TASK BRIEF:
Leave out pictures; repeat exactly the lines from the "22: (80, 130)" line through the last of the data below.

MATERIAL SUPPLIED:
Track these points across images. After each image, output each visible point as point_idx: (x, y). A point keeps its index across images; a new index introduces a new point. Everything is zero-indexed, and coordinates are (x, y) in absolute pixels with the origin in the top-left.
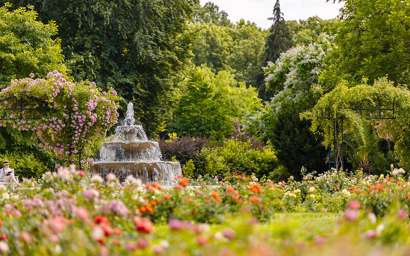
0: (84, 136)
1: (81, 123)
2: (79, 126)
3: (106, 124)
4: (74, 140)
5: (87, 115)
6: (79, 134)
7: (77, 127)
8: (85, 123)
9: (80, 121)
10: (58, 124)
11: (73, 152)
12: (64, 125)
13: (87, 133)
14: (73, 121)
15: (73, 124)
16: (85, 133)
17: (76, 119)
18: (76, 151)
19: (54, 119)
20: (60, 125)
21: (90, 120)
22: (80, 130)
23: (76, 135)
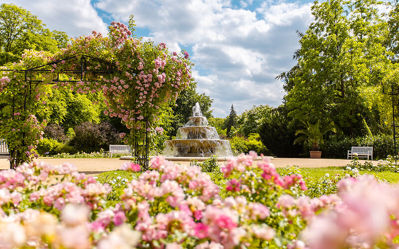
0: (151, 100)
1: (147, 83)
2: (144, 87)
3: (176, 86)
4: (138, 103)
5: (154, 74)
6: (145, 97)
7: (142, 89)
8: (152, 84)
9: (145, 81)
10: (120, 84)
11: (138, 118)
12: (126, 86)
13: (155, 98)
14: (138, 82)
15: (138, 86)
16: (152, 96)
17: (141, 79)
18: (141, 117)
19: (116, 79)
20: (122, 86)
21: (157, 80)
22: (146, 92)
23: (141, 98)
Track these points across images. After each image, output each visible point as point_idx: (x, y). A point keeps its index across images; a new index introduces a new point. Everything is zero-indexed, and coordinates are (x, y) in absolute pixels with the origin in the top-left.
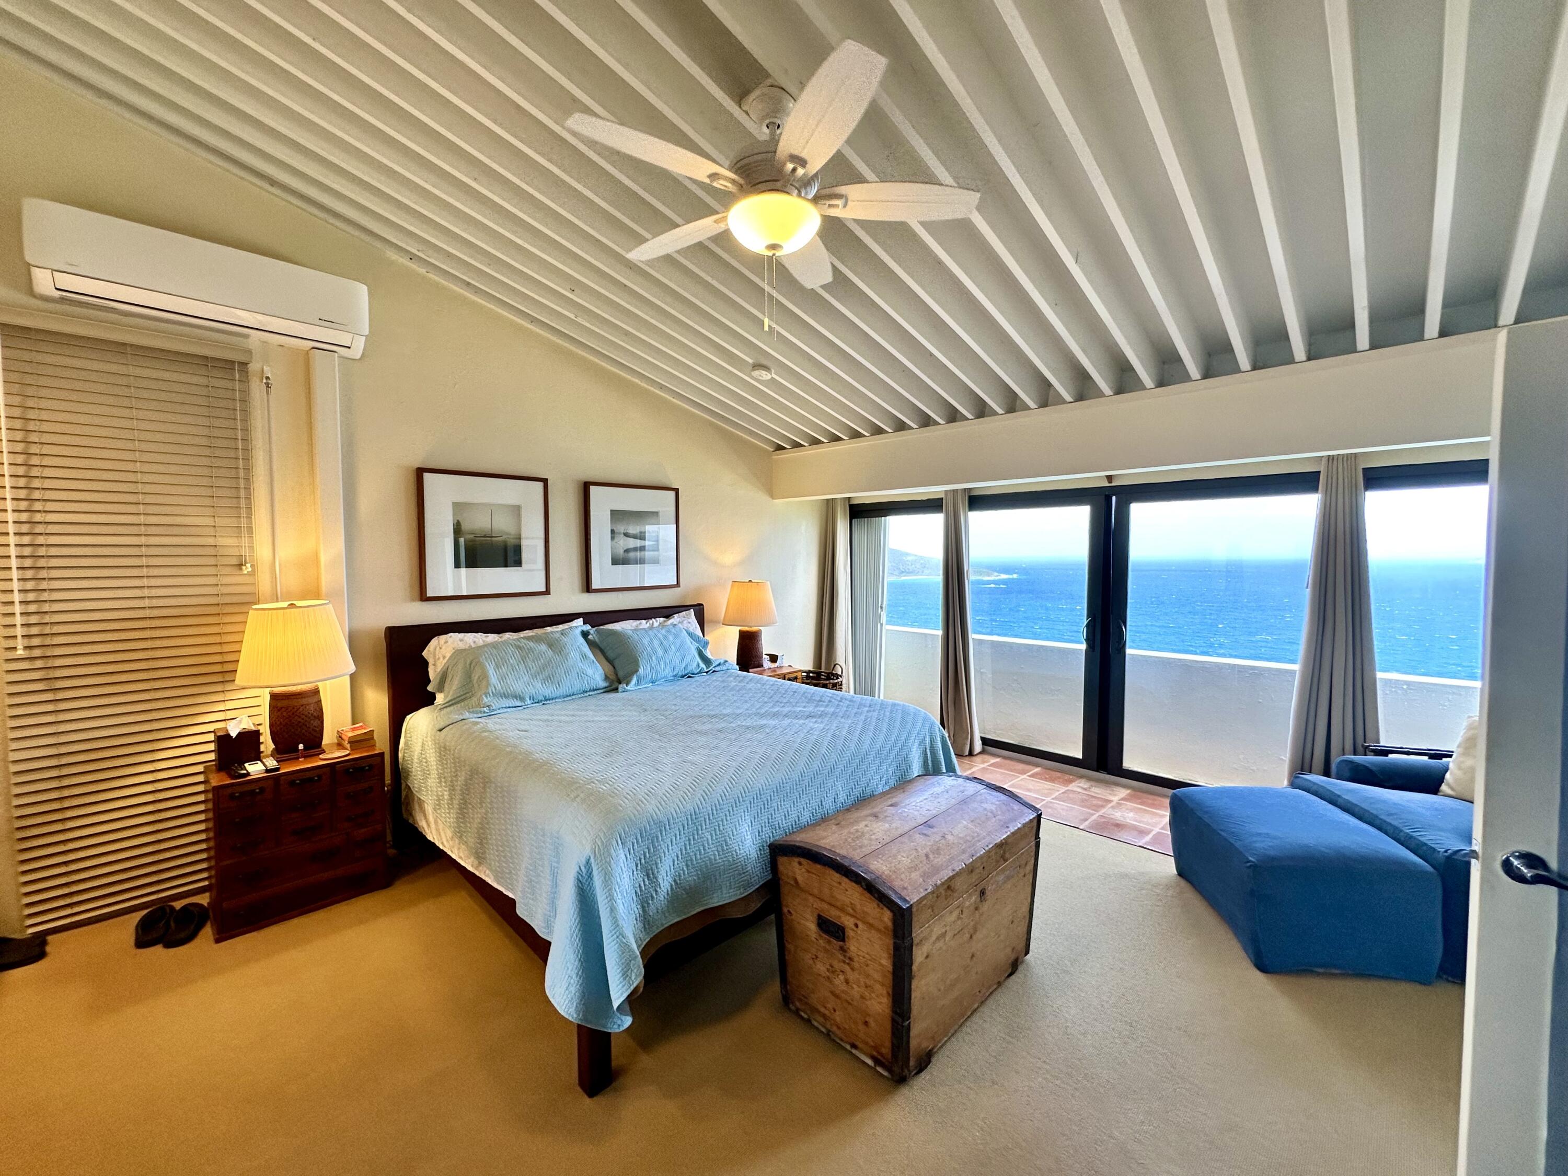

RESPONSE AREA:
22: (80, 130)
23: (76, 135)
0: (151, 100)
1: (147, 83)
2: (144, 87)
3: (176, 86)
4: (138, 103)
5: (154, 74)
6: (145, 97)
7: (142, 89)
8: (152, 84)
9: (145, 81)
10: (120, 84)
11: (138, 118)
12: (126, 86)
13: (155, 98)
14: (138, 82)
15: (138, 86)
16: (152, 96)
17: (141, 79)
18: (141, 117)
19: (116, 79)
20: (122, 86)
21: (157, 80)
22: (146, 92)
23: (141, 98)
Track these points across images. After each image, output each visible point as point_idx: (x, y). A point keeps its index across images; a new index introduces a new point. Everything is zero-indexed, and coordinates are (x, y) in absolute pixels with the origin in the top-left.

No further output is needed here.